> The problem:
In the entries below, write out as a numbered list every line of text from the one containing "منتجات مماثلة" down to the one containing "Задать вопрос", including both, with blank lines and pictures left out.

----- Supplied records

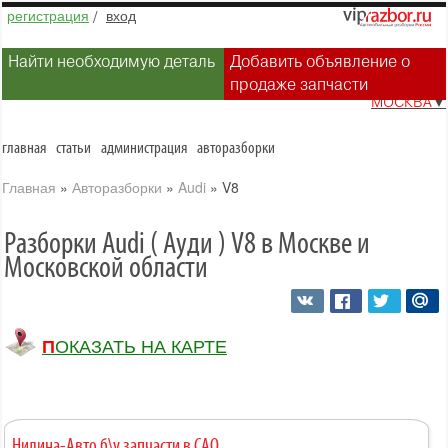
регистрация
/
вход
Найти необходимую деталь
Добавить объявление о
продаже запчасти
МОСКВА
▼
главная
статьи
администрация
авторазборки
Главная
»
Авторазборки
»
Audi
»
V8
Разборки Audi ( Ауди ) V8 в Москве и
Московской области
ПОКАЗАТЬ НА КАРТЕ
Нилина-Авто б\у запчасти в САО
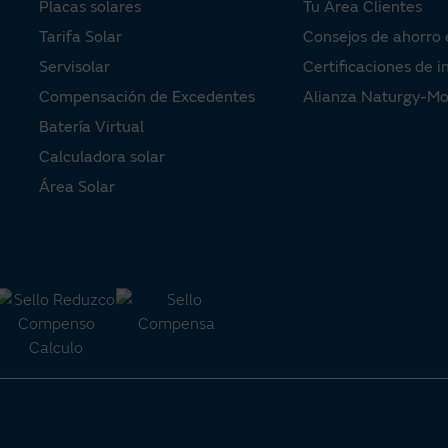
Placas solares
Tu Área Clientes
Tarifa Solar
Consejos de ahorro 
Servisolar
Certificaciones de i
Compensación de Excedentes
Alianza Naturgy-M
Batería Virtual
Calculadora solar
Área Solar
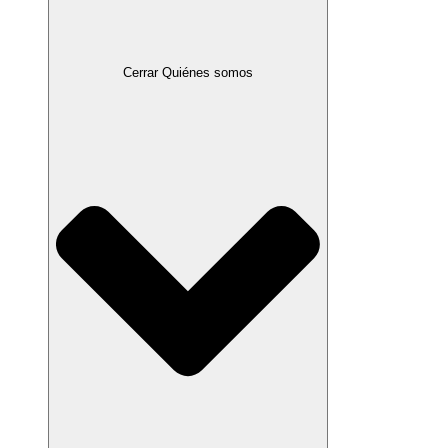
Cerrar Quiénes somos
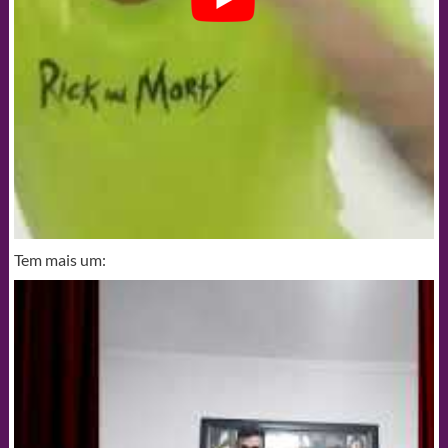
Tem mais um:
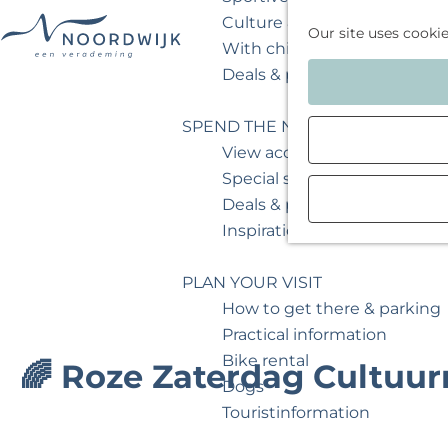
Culture & museum
Our site uses cooki
With children
G
Deals & packages
o
t
SPEND THE NIGHT
o
View accommodations
t
Special stays
h
Deals & packages
e
Inspiration for your weeken
h
o
PLAN YOUR VISIT
m
How to get there & parking
e
Practical information
p
Bike rental
🌈 Roze Zaterdag Cultuu
a
Dogs
g
Touristinformation
e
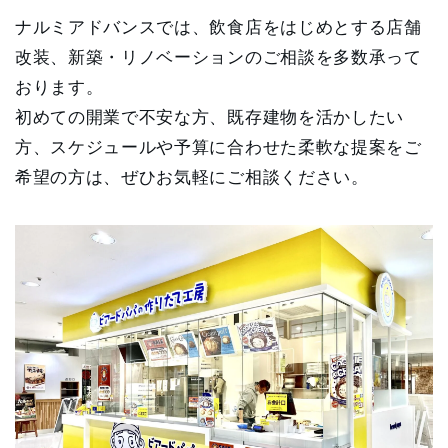
ナルミアドバンスでは、飲食店をはじめとする店舗
改装、新築・リノベーションのご相談を多数承って
おります。
初めての開業で不安な方、既存建物を活かしたい
方、スケジュールや予算に合わせた柔軟な提案をご
希望の方は、ぜひお気軽にご相談ください。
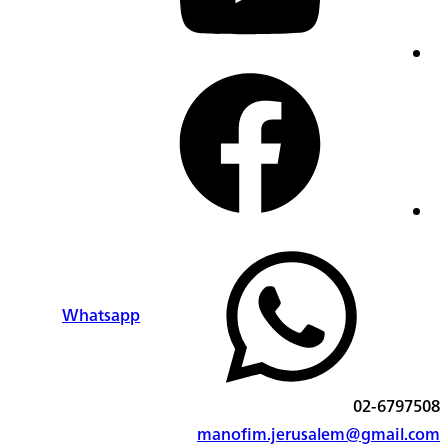
facebook
Whatsapp
02-6797508
manofim.jerusalem@gmail.com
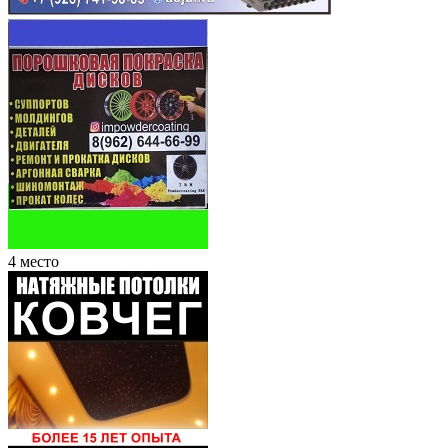
4 место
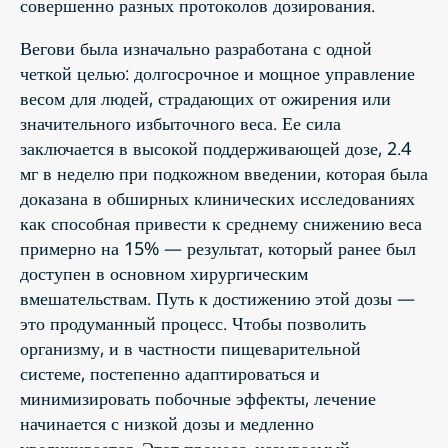
совершенно разных протоколов дозирования.
Вегови была изначально разработана с одной
четкой целью: долгосрочное и мощное управление
весом для людей, страдающих от ожирения или
значительного избыточного веса. Ее сила
заключается в высокой поддерживающей дозе, 2.4
мг в неделю при подкожном введении, которая была
доказана в обширных клинических исследованиях
как способная привести к среднему снижению веса
примерно на 15% — результат, который ранее был
доступен в основном хирургическим
вмешательствам. Путь к достижению этой дозы —
это продуманный процесс. Чтобы позволить
организму, и в частности пищеварительной
системе, постепенно адаптироваться и
минимизировать побочные эффекты, лечение
начинается с низкой дозы и медленно
увеличивается. Этот процесс, называемый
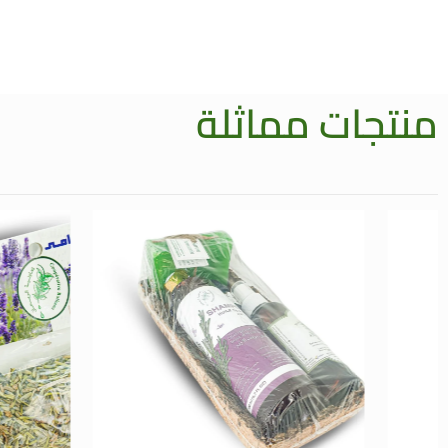
منتجات مماثلة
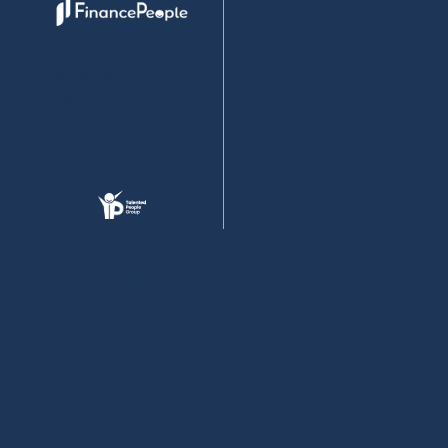
FinancePeople fait
partie du groupe:
Talented People
Group
.
Contact
6 rue d'armaillé, 75017 Paris
+33 1 42 02 65 83
contact@financepeople.fr
Liens rapides
Je suis une entreprise
Je suis un candidat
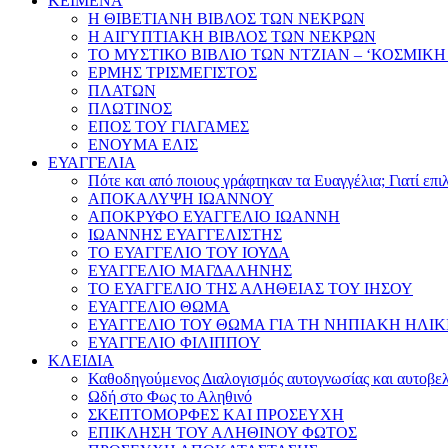
ΚΕΙΜΕΝΑ
Η ΘΙΒΕΤΙΑΝΗ ΒΙΒΛΟΣ ΤΩΝ ΝΕΚΡΩΝ
Η ΑΙΓΥΠΤΙΑΚΗ ΒΙΒΛΟΣ ΤΩΝ ΝΕΚΡΩΝ
ΤΟ ΜΥΣΤΙΚΟ ΒΙΒΛΙΟ ΤΩΝ ΝΤΖΙΑΝ – ‘ΚΟΣΜΙΚΗ
ΕΡΜΗΣ ΤΡΙΣΜΕΓΙΣΤΟΣ
ΠΛΑΤΩΝ
ΠΛΩΤΙΝΟΣ
ΕΠΟΣ ΤΟΥ ΓΙΛΓΑΜΕΣ
ΕΝΟΥΜΑ ΕΛΙΣ
ΕΥΑΓΓΕΛΙΑ
Πότε και από ποιους γράφτηκαν τα Ευαγγέλια; Γιατί επ
ΑΠΟΚΑΛΥΨΗ ΙΩΑΝΝΟΥ
ΑΠΟΚΡΥΦΟ ΕΥΑΓΓΕΛΙΟ ΙΩΑΝΝΗ
ΙΩΑΝΝΗΣ ΕΥΑΓΓΕΛΙΣΤΗΣ
ΤΟ ΕΥΑΓΓΕΛΙΟ ΤΟΥ ΙΟΥΔΑ
ΕΥΑΓΓΕΛΙΟ ΜΑΓΔΑΛΗΝΗΣ
ΤΟ ΕΥΑΓΓΕΛΙΟ ΤΗΣ ΑΛΗΘΕΙΑΣ ΤΟΥ ΙΗΣΟΥ
ΕΥΑΓΓΕΛΙΟ ΘΩΜΑ
ΕΥΑΓΓΕΛΙΟ ΤΟΥ ΘΩΜΑ ΓΙΑ ΤΗ ΝΗΠΙΑΚΗ ΗΛΙΚ
ΕΥΑΓΓΕΛΙΟ ΦΙΛΙΠΠΟΥ
ΚΛΕΙΔΙΑ
Καθοδηγούμενος Διαλογισμός αυτογνωσίας και αυτοβελ
Ωδή στο Φως το Αληθινό
ΣΚΕΠΤΟΜΟΡΦΕΣ ΚΑΙ ΠΡΟΣΕΥΧΗ
ΕΠΙΚΛΗΣΗ ΤΟΥ ΑΛΗΘΙΝΟΥ ΦΩΤΟΣ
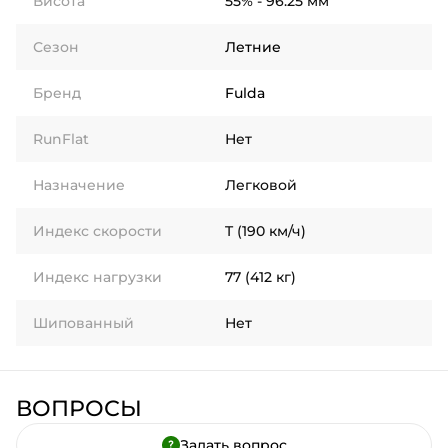
Висота
55% - 96.25 мм
Сезон
Летние
Бренд
Fulda
RunFlat
Нет
Назначение
Легковой
Индекс скорости
T (190 км/ч)
Индекс нагрузки
77 (412 кг)
Шипованный
Нет
ВОПРОСЫ
Задать вопрос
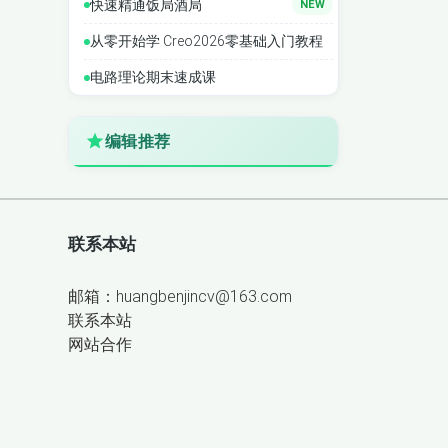
快速精通饭局酒局
NEW
从零开始学 Creo2026零基础入门教程
电路理论期末速成课
编辑推荐
联系本站
邮箱：huangbenjincv@163.com
联系本站
网站合作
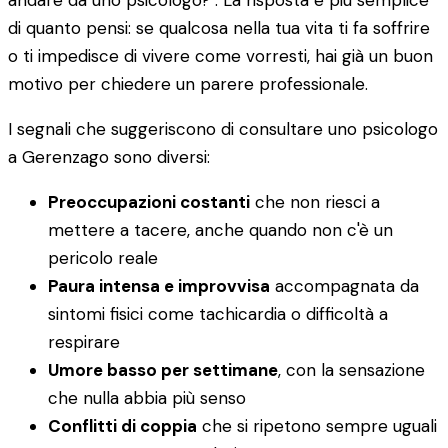
andare da uno psicologo?". La risposta è più semplice
di quanto pensi: se qualcosa nella tua vita ti fa soffrire
o ti impedisce di vivere come vorresti, hai già un buon
motivo per chiedere un parere professionale.
I segnali che suggeriscono di consultare uno psicologo
a Gerenzago sono diversi:
Preoccupazioni costanti
che non riesci a
mettere a tacere, anche quando non c'è un
pericolo reale
Paura intensa e improvvisa
accompagnata da
sintomi fisici come tachicardia o difficoltà a
respirare
Umore basso per settimane
, con la sensazione
che nulla abbia più senso
Conflitti di coppia
che si ripetono sempre uguali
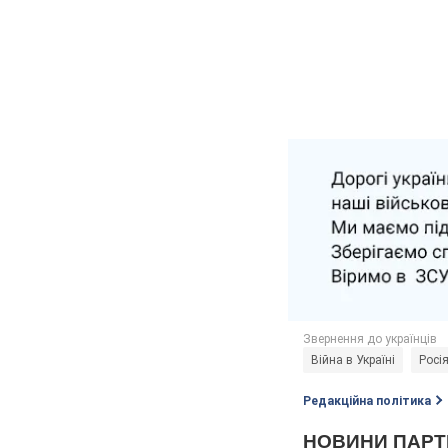
Війна в Україні
Росія
Редакційна політика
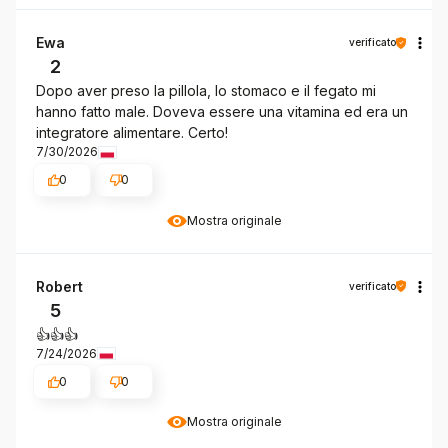
Ewa
verificato
2
Dopo aver preso la pillola, lo stomaco e il fegato mi
hanno fatto male. Doveva essere una vitamina ed era un
integratore alimentare. Certo!
7/30/2026
0
0
Mostra originale
Robert
verificato
5
👍️👍️👍️
7/24/2026
0
0
Mostra originale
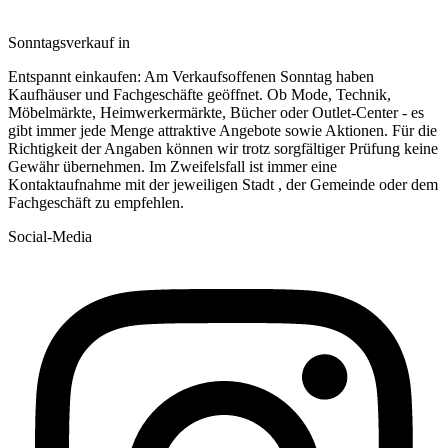
Sonntagsverkauf in
Entspannt einkaufen: Am Verkaufsoffenen Sonntag haben
Kaufhäuser und Fachgeschäfte geöffnet. Ob Mode, Technik,
Möbelmärkte, Heimwerkermärkte, Bücher oder Outlet-Center - es
gibt immer jede Menge attraktive Angebote sowie Aktionen. Für die
Richtigkeit der Angaben können wir trotz sorgfältiger Prüfung keine
Gewähr übernehmen. Im Zweifelsfall ist immer eine
Kontaktaufnahme mit der jeweiligen Stadt , der Gemeinde oder dem
Fachgeschäft zu empfehlen.
Social-Media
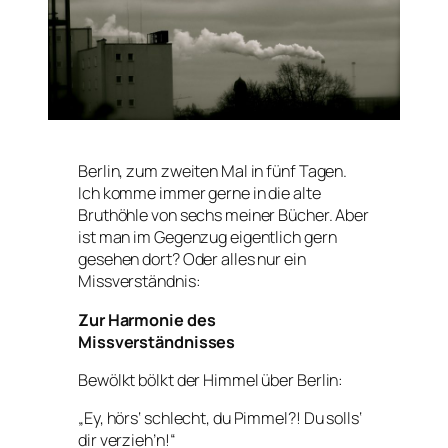
Berlin, zum zweiten Mal in fünf Tagen.
Ich komme immer gerne in die alte
Bruthöhle von sechs meiner Bücher. Aber
ist man im Gegenzug eigentlich gern
gesehen dort? Oder alles nur ein
Missverständnis:
Zur Harmonie des
Missverständnisses
Bewölkt bölkt der Himmel über Berlin:
„Ey, hörs‘ schlecht, du Pimmel?! Du solls‘
dir verzieh’n!“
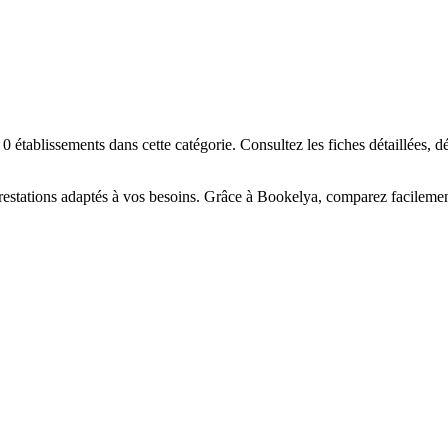
☀️
en-être
Centre de bronzage
💎
Piercing
h, custom, retouches
établissements dans cette catégorie. Consultez les fiches détaillées, dé
estations adaptés à vos besoins. Grâce à Bookelya, comparez facilement 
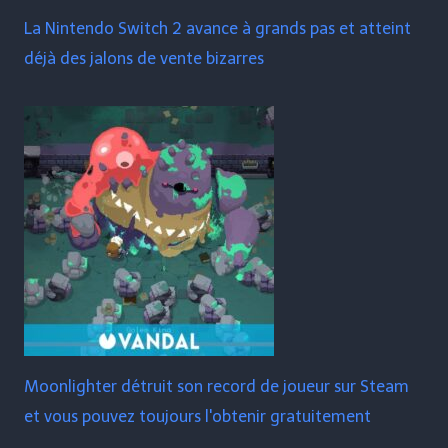
La Nintendo Switch 2 avance à grands pas et atteint
déjà des jalons de vente bizarres
Moonlighter détruit son record de joueur sur Steam
et vous pouvez toujours l'obtenir gratuitement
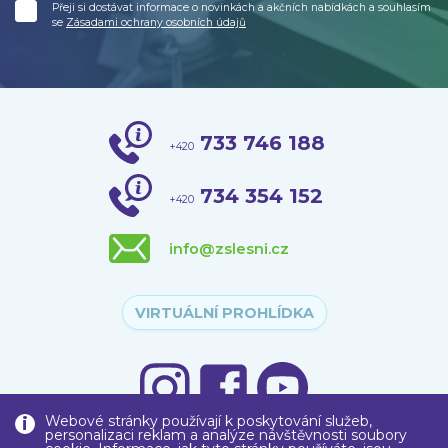
Přeji si dostávat informace o novinkách a akčních nabídkách a souhlasím
se
Zásadami ochrany osobních údajů
733 746 188
+420
734 354 152
+420
info@zslesni.cz
VIRTUÁLNÍ PROHLÍDKA
Webové stránky používají k poskytování služeb,
personalizaci reklam a analýze návštěvnosti soubory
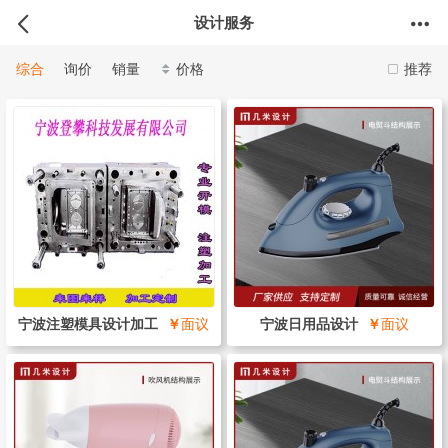
设计服务
综合
询价
销量
价格
推荐
宁波注塑模具设计加工
￥
面议
宁波日用品设计
￥
面议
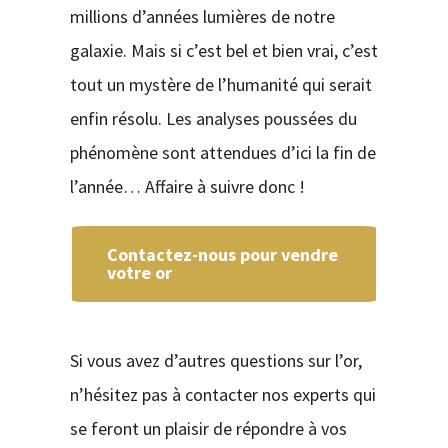
millions d’années lumières de notre
galaxie. Mais si c’est bel et bien vrai, c’est
tout un mystère de l’humanité qui serait
enfin résolu. Les analyses poussées du
phénomène sont attendues d’ici la fin de
l’année… Affaire à suivre donc !
Contactez-nous pour vendre
votre or
Si vous avez d’autres questions sur l’or,
n’hésitez pas à contacter nos experts qui
se feront un plaisir de répondre à vos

----------

> Answer to this exercise:
1. منتجات مماثلة
2. FinancePeople fait
3. partie du groupe:
4. Talented People
5. Group
6. .
7. Contact
8. 6 rue d'armaillé, 75017 Paris
9. +33 1 42 02 65 83
10. contact@financepeople.fr
11. Liens rapides
12. Je suis une entreprise
13. Je suis un candidat
14. ΚΕΙΜΕΝΑ
15. Η ΘΙΒΕΤΙΑΝΗ ΒΙΒΛΟΣ ΤΩΝ ΝΕΚΡΩΝ
16. Η ΑΙΓΥΠΤΙΑΚΗ ΒΙΒΛΟΣ ΤΩΝ ΝΕΚΡΩΝ
17. ΤΟ ΜΥΣΤΙΚΟ ΒΙΒΛΙΟ ΤΩΝ ΝΤΖΙΑΝ – ‘ΚΟΣΜΙΚΗ
18. ΕΡΜΗΣ ΤΡΙΣΜΕΓΙΣΤΟΣ
19. ΠΛΑΤΩΝ
20. ΠΛΩΤΙΝΟΣ
21. ΕΠΟΣ ΤΟΥ ΓΙΛΓΑΜΕΣ
22. ΕΝΟΥΜΑ ΕΛΙΣ
23. ΕΥΑΓΓΕΛΙΑ
24. Πότε και από ποιους γράφτηκαν τα Ευαγγέλια; Γιατί επ
25. ΑΠΟΚΑΛΥΨΗ ΙΩΑΝΝΟΥ
26. ΑΠΟΚΡΥΦΟ ΕΥΑΓΓΕΛΙΟ ΙΩΑΝΝΗ
27. ΙΩΑΝΝΗΣ ΕΥΑΓΓΕΛΙΣΤΗΣ
28. ΤΟ ΕΥΑΓΓΕΛΙΟ ΤΟΥ ΙΟΥΔΑ
29. ΕΥΑΓΓΕΛΙΟ ΜΑΓΔΑΛΗΝΗΣ
30. ΤΟ ΕΥΑΓΓΕΛΙΟ ΤΗΣ ΑΛΗΘΕΙΑΣ ΤΟΥ ΙΗΣΟΥ
31. ΕΥΑΓΓΕΛΙΟ ΘΩΜΑ
32. ΕΥΑΓΓΕΛΙΟ ΤΟΥ ΘΩΜΑ ΓΙΑ ΤΗ ΝΗΠΙΑΚΗ ΗΛΙΚ
33. ΕΥΑΓΓΕΛΙΟ ΦΙΛΙΠΠΟΥ
34. ΚΛΕΙΔΙΑ
35. Καθοδηγούμενος Διαλογισμός αυτογνωσίας και αυτοβελ
36. Ωδή στο Φως το Αληθινό
37. ΣΚΕΠΤΟΜΟΡΦΕΣ ΚΑΙ ΠΡΟΣΕΥΧΗ
38. ΕΠΙΚΛΗΣΗ ΤΟΥ ΑΛΗΘΙΝΟΥ ΦΩΤΟΣ
39. Висота
40. 55% - 96.25 мм
41. Сезон
42. Летние
43. Бренд
44. Fulda
45. RunFlat
46. Нет
47. Назначение
48. Легковой
49. Индекс скорости
50. T (190 км/ч)
51. Индекс нагрузки
52. 77 (412 кг)
53. Шипованный
54. Нет
55. ВОПРОСЫ
56. Задать вопрос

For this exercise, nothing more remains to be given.